Wir haben ein Problem mit der Varroamilbe. Wenn wir die Bienen ihre Arbeit tun lassen, sterben viele von ihnen in den ersten Jahren. Aber dann werden sie Widerstandsfähigkeit entwickeln. Das Ziel ist es also, sie dazu zu bringen, selbstständig zurecht zukommen. Wir setzen ein Minimum an Behandlung ein. Ich bin zum Beispiel ein BioImker, deshalb verwende ich seit über zehn Jahren keine Chemikalien mehr in meinen Bienenstöcken.
Ist nachhaltige Bienenhaltung alpenweit denkbar?

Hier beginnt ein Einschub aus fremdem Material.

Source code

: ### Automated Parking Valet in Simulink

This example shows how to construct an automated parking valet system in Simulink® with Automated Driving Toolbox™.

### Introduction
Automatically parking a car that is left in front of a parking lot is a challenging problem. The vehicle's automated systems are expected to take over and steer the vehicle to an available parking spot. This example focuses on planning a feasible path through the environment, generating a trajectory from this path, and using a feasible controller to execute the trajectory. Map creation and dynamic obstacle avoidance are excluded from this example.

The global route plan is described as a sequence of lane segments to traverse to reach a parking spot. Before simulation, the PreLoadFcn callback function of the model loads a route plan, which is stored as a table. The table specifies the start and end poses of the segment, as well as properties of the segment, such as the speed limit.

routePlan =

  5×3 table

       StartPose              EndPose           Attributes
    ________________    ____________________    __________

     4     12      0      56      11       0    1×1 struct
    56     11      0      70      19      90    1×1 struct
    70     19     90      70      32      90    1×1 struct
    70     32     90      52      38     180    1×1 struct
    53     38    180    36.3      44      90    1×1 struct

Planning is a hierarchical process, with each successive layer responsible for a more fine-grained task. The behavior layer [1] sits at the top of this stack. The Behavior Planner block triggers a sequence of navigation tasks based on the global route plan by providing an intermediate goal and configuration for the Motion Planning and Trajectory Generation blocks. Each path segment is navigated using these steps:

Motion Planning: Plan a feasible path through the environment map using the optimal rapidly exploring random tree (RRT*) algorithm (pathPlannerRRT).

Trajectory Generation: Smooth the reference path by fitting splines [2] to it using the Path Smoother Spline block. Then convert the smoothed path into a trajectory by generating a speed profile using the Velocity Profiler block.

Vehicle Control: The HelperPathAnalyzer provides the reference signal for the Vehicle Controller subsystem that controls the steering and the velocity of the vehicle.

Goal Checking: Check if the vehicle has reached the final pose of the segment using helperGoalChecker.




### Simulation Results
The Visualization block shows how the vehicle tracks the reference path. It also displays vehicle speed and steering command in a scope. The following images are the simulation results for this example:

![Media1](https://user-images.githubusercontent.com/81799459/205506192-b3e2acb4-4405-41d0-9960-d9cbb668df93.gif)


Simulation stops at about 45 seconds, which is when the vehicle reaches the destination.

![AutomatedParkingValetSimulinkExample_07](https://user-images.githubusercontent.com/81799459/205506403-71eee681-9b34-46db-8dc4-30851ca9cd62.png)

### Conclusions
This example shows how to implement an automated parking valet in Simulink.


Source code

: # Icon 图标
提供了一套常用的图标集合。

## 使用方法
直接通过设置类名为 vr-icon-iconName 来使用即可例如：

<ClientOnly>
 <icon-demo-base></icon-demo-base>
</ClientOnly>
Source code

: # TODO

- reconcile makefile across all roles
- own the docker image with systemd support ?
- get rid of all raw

Ja, natürlich! Das kann überall praktiziert werden und wir fördern es auch. Deshalb führen wir Schulungen durch, in denen wir versuchen, den Imkern zu erklären, warum und wie man es macht.
Welchen Beitrag kann die Bienenzucht zum Schutz der Bienenvielfalt im Allgemeinen leisten?
Das ist eine schwierige Frage. Wie bei der Überweidung kann es auch zu viele Bienenstöcke an einem Ort geben. Das schadet dem Wildbienenbestand, zum Beispiel den Hummeln. Das Ziel ist also nicht, überall Bienenstöcke aufzustellen. Damit es Wildbienen geben kann, müssen genügend Plätze von Bienenstöcken freigehalten werden. An einem Ort sollte also nur eine bestimmte Anzahl an Bienenstöcken stehen, aber nicht zu viele. Das vermeidet Überbevölkerung.